* Task description *
For the entries below, print exactly the lines between the line holding "מורתח: אבינו מלכנו, גלה" and the line holding "megfelelő energiatárolás", inclusive, and nothing else.

━━ Records supplied ━━

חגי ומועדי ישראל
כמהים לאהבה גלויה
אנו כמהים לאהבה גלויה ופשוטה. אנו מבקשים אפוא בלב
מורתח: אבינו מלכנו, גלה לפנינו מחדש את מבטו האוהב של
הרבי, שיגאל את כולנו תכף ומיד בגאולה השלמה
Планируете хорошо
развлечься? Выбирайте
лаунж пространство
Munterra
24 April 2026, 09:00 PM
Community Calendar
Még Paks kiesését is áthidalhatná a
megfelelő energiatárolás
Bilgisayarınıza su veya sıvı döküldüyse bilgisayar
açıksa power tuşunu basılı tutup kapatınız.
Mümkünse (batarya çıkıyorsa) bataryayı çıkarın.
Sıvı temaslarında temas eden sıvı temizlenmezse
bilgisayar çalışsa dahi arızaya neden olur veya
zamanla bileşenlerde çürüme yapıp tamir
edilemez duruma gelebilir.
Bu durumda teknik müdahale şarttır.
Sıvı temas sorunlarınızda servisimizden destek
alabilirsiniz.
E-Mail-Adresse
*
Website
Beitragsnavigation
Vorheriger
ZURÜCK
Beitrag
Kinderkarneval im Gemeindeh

━━━
━━ Records supplied ━━

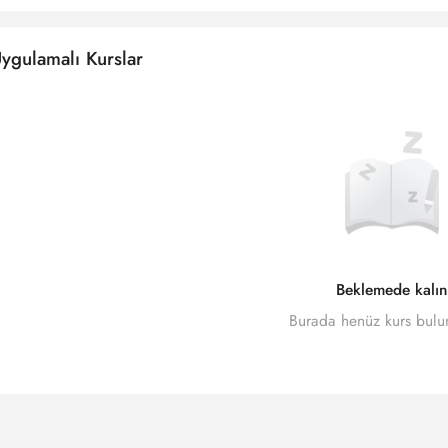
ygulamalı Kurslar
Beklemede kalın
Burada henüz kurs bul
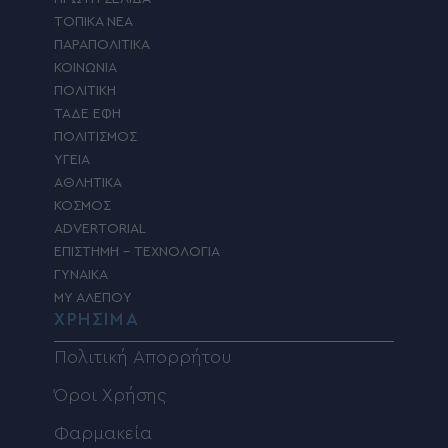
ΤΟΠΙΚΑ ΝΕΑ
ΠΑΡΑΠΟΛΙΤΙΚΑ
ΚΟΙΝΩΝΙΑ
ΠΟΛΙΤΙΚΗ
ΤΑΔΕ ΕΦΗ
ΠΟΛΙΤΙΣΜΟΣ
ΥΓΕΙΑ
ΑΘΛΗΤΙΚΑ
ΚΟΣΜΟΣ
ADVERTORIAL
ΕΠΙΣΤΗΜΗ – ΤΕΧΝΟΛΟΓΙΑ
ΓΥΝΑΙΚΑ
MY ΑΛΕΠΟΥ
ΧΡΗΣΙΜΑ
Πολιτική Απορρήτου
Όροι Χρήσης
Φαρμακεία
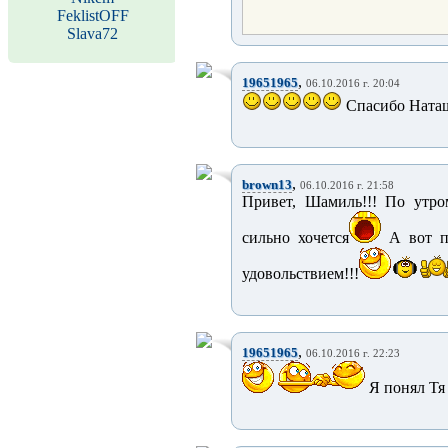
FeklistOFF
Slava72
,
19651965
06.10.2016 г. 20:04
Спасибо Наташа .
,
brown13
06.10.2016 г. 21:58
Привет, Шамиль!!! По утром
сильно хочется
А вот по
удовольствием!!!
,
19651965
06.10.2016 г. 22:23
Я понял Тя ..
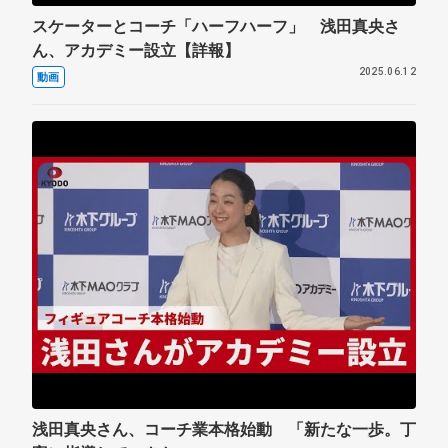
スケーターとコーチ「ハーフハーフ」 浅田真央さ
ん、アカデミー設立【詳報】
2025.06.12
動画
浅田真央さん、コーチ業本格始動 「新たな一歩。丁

━━━

* Task solution *
מורתח: אבינו מלכנו, גלה לפנינו מחדש את מבטו האוהב של
הרבי, שיגאל את כולנו תכף ומיד בגאולה השלמה
Планируете хорошо
развлечься? Выбирайте
лаунж пространство
Munterra
24 April 2026, 09:00 PM
Community Calendar
Még Paks kiesését is áthidalhatná a
megfelelő energiatárolás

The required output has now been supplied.